WHAT THE TASK ASKS >> Every line from the one containing "M 786,942 L 823,950 L 815,985 L 778,977 Z" to the one containing "605,4 L 828,377" in the records below, both included, must be set down exactly, and no other line.

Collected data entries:
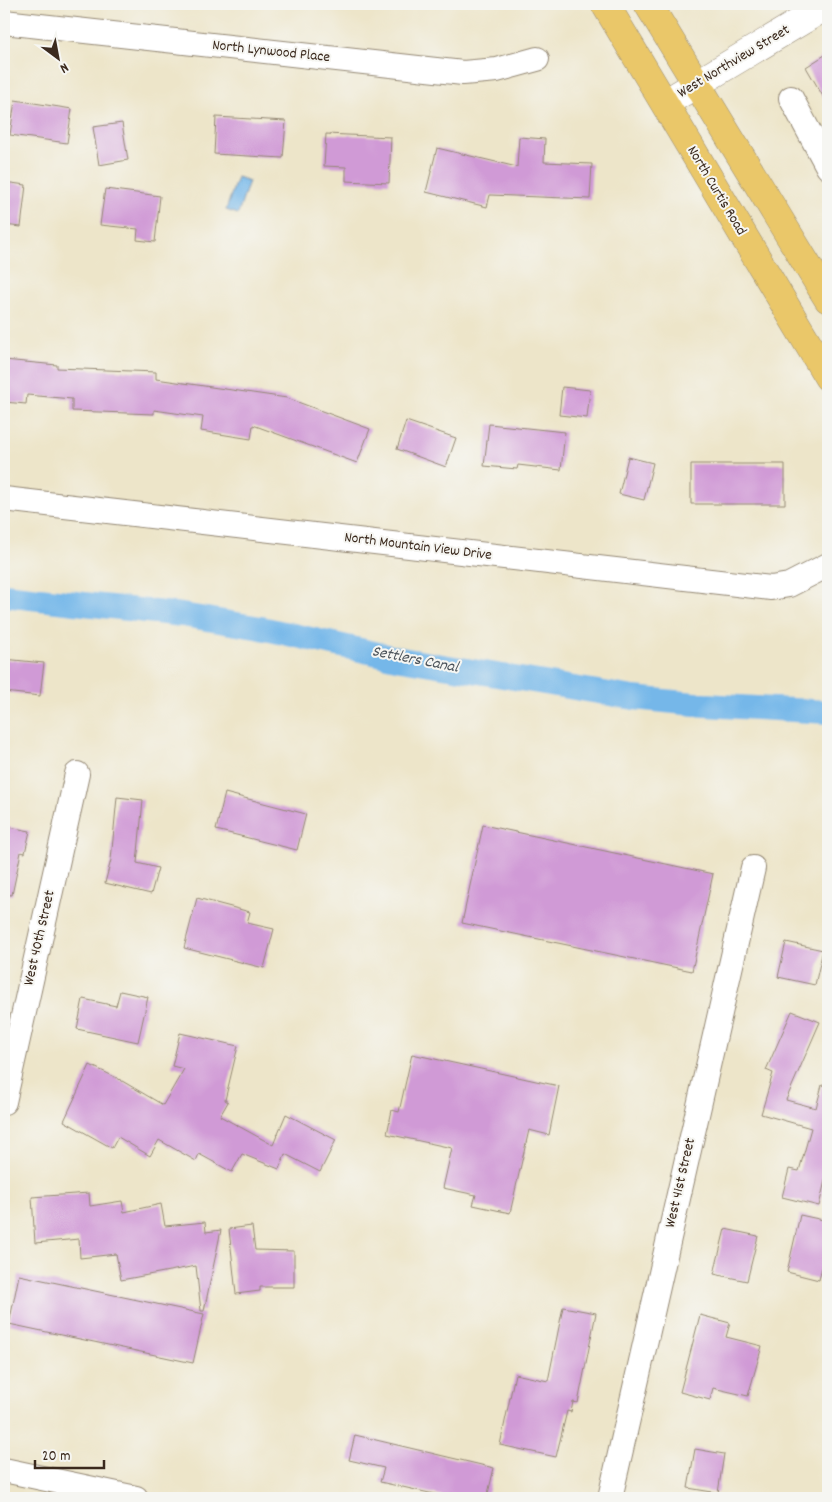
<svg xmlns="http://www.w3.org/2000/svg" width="832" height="1502" font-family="Dekko,sans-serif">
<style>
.water{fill:#74b7e9;stroke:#587084}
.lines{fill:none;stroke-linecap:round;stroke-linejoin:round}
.canal{stroke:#74b7e9;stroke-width:24}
.building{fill:#d09ad6}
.minor-casing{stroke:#948874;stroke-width:26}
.tertiary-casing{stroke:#948874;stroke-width:29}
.primary-casing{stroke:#948874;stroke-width:29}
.minor{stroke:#fff;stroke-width:24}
.tertiary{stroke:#fff;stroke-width:28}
.primary{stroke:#eac769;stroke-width:28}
.labels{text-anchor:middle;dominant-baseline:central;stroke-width:4;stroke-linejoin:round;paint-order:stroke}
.street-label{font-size:15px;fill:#3b2a1e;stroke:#f6f6f2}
.water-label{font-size:16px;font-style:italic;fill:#4c545b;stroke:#f6f6f2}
</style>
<rect width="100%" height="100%" fill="#f6f6f2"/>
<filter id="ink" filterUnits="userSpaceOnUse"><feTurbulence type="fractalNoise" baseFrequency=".02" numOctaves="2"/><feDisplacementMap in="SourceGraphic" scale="10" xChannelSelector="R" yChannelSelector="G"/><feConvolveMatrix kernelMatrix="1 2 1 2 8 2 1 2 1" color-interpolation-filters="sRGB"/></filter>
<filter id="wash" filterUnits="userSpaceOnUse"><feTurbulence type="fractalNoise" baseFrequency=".0096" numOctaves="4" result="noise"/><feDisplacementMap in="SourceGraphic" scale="20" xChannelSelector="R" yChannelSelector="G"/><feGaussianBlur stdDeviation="1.12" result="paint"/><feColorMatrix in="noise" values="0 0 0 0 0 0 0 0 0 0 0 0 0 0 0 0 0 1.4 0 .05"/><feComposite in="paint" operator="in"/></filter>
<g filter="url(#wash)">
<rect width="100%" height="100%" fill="#ede5c9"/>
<path class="water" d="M 237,177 L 249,181 L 238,214 L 226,210 Z"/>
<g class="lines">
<path class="canal" d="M 4,595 L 182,615 L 261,628 L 401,659 L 634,698 L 705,705 L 828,712"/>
</g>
<g id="blocks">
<path class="building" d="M 828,53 L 828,105 L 806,67 Z
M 15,100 L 72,109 L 67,143 L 10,135 Z
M 216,117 L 286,121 L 283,158 L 214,154 Z
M 122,123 L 128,160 L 99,165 L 93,127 Z
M 326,134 L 391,137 L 389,183 L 346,181 L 346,167 L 324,166 Z
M 519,137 L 545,139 L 544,162 L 592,164 L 590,199 L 490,195 L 487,207 L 426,192 L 437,148 L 517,167 Z
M 4,182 L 26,185 L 21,227 L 4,225 Z
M 105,189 L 160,196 L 155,242 L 137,240 L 138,229 L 100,225 Z
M 4,360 L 57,365 L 57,368 L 156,372 L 156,379 L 287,398 L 370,429 L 357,463 L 253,425 L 251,439 L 201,431 L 203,417 L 154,410 L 154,414 L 72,411 L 72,399 L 27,395 L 26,404 L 4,402 Z
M 562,387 L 590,390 L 587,418 L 559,415 Z
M 406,421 L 456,438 L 446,467 L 397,449 Z
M 489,424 L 565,432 L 561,470 L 518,465 L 517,469 L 484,466 Z
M 628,457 L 653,463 L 644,500 L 619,494 Z
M 691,464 L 785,464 L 785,504 L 691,504 Z
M 4,659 L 44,663 L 40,696 L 4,692 Z
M 225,793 L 306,814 L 297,850 L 216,830 Z
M 117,797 L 143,800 L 137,863 L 158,868 L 151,894 L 105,883 L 111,860 Z
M 483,825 L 713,874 L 692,971 L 462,923 Z
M 4,826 L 30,831 L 25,853 L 21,852 L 12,895 L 4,894 Z
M 197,898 L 250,912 L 247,923 L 274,929 L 264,968 L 184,948 Z
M 786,942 L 823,950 L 815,985 L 778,977 Z
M 120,991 L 148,997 L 138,1042 L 77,1029 L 83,999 L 116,1006 Z
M 792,1011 L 820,1022 L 786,1100 L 816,1108 L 822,1085 L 828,1086 L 828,1168 L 819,1206 L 782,1197 L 789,1169 L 799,1171 L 811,1128 L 761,1114 L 773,1073 L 766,1070 Z
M 180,1033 L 238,1046 L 225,1100 L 228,1102 L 220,1116 L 273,1145 L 286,1114 L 336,1140 L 320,1172 L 285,1154 L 279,1169 L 242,1154 L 232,1172 L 199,1154 L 196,1161 L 159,1140 L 150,1156 L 118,1137 L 112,1148 L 64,1121 L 90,1065 L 117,1078 L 163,1105 L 184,1069 L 172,1066 Z
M 412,1054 L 559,1086 L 549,1135 L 529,1130 L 510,1213 L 473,1205 L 476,1195 L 443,1188 L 452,1148 L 387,1134 L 392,1110 L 399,1112 Z
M 89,1193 L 90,1206 L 122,1201 L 124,1212 L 161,1204 L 165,1226 L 205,1222 L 206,1232 L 221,1230 L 204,1311 L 201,1311 L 196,1266 L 121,1280 L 116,1254 L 80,1258 L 79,1239 L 35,1243 L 32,1197 Z
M 800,1215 L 828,1221 L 828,1241 L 819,1280 L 787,1272 Z
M 252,1226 L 255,1250 L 294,1251 L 294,1287 L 260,1287 L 260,1291 L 236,1294 L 229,1229 Z
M 725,1229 L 758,1236 L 747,1281 L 714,1274 Z
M 19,1275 L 204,1314 L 193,1363 L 9,1324 Z
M 563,1307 L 596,1313 L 578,1403 L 573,1402 L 571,1412 L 567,1411 L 556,1457 L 500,1445 L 515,1374 L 548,1381 Z
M 700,1315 L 730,1323 L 726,1337 L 762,1346 L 748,1396 L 713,1388 L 710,1400 L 680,1392 Z
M 355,1435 L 494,1468 L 487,1498 L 452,1498 L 380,1482 L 384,1468 L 349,1460 Z
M 695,1449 L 724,1454 L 718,1493 L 688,1488 Z"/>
</g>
</g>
<g filter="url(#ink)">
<use href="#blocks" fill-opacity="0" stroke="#948874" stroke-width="1"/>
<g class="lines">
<g class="minor-casing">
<path id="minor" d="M 4,22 L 463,73 L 497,70 L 537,59
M 791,98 L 828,167
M 4,499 L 771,588 L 789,585 L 828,565
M 4,1102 L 77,774
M 4,1470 L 136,1498
M 610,1498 L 753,868"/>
</g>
<g class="tertiary-casing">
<path id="tertiary" d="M 665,103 L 828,5"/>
</g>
<g class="primary-casing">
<path id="primary" d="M 605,4 L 828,377
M 648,4 L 828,299"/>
</g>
<use href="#minor" class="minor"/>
<use href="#tertiary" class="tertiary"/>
<use href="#primary" class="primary"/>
</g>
</g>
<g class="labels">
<g class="street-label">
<text transform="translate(271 52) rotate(6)">North Lynwood Place</text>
<text transform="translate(734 62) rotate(-31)">West Northview Street</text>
<text transform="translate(716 191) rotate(59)">North Curtis Road</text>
<text transform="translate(418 547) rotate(7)">North Mountain View Drive</text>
<text transform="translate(40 938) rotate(-77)">West 40th Street</text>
<text transform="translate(681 1183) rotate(-77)">West 41st Street</text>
</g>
<g class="water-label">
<text transform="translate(415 660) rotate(11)">Settlers Canal</text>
</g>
</g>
<rect width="832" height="1502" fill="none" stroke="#f6f6f2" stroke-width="20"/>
<g transform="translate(58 58) rotate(148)" stroke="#f6f6f2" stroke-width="4" paint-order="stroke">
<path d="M0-4L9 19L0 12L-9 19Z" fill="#3b2a1e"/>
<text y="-8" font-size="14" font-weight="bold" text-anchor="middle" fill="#3b2a1e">N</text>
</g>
<path d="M35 1460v8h69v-8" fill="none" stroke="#3b2a1e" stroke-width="2.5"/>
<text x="42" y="1460" font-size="15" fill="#3b2a1e" stroke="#f6f6f2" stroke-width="4" paint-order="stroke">20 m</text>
</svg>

RESPONSE BELOW >>
M 786,942 L 823,950 L 815,985 L 778,977 Z
M 120,991 L 148,997 L 138,1042 L 77,1029 L 83,999 L 116,1006 Z
M 792,1011 L 820,1022 L 786,1100 L 816,1108 L 822,1085 L 828,1086 L 828,1168 L 819,1206 L 782,1197 L 789,1169 L 799,1171 L 811,1128 L 761,1114 L 773,1073 L 766,1070 Z
M 180,1033 L 238,1046 L 225,1100 L 228,1102 L 220,1116 L 273,1145 L 286,1114 L 336,1140 L 320,1172 L 285,1154 L 279,1169 L 242,1154 L 232,1172 L 199,1154 L 196,1161 L 159,1140 L 150,1156 L 118,1137 L 112,1148 L 64,1121 L 90,1065 L 117,1078 L 163,1105 L 184,1069 L 172,1066 Z
M 412,1054 L 559,1086 L 549,1135 L 529,1130 L 510,1213 L 473,1205 L 476,1195 L 443,1188 L 452,1148 L 387,1134 L 392,1110 L 399,1112 Z
M 89,1193 L 90,1206 L 122,1201 L 124,1212 L 161,1204 L 165,1226 L 205,1222 L 206,1232 L 221,1230 L 204,1311 L 201,1311 L 196,1266 L 121,1280 L 116,1254 L 80,1258 L 79,1239 L 35,1243 L 32,1197 Z
M 800,1215 L 828,1221 L 828,1241 L 819,1280 L 787,1272 Z
M 252,1226 L 255,1250 L 294,1251 L 294,1287 L 260,1287 L 260,1291 L 236,1294 L 229,1229 Z
M 725,1229 L 758,1236 L 747,1281 L 714,1274 Z
M 19,1275 L 204,1314 L 193,1363 L 9,1324 Z
M 563,1307 L 596,1313 L 578,1403 L 573,1402 L 571,1412 L 567,1411 L 556,1457 L 500,1445 L 515,1374 L 548,1381 Z
M 700,1315 L 730,1323 L 726,1337 L 762,1346 L 748,1396 L 713,1388 L 710,1400 L 680,1392 Z
M 355,1435 L 494,1468 L 487,1498 L 452,1498 L 380,1482 L 384,1468 L 349,1460 Z
M 695,1449 L 724,1454 L 718,1493 L 688,1488 Z"/>
</g>
</g>
<g filter="url(#ink)">
<use href="#blocks" fill-opacity="0" stroke="#948874" stroke-width="1"/>
<g class="lines">
<g class="minor-casing">
<path id="minor" d="M 4,22 L 463,73 L 497,70 L 537,59
M 791,98 L 828,167
M 4,499 L 771,588 L 789,585 L 828,565
M 4,1102 L 77,774
M 4,1470 L 136,1498
M 610,1498 L 753,868"/>
</g>
<g class="tertiary-casing">
<path id="tertiary" d="M 665,103 L 828,5"/>
</g>
<g class="primary-casing">
<path id="primary" d="M 605,4 L 828,377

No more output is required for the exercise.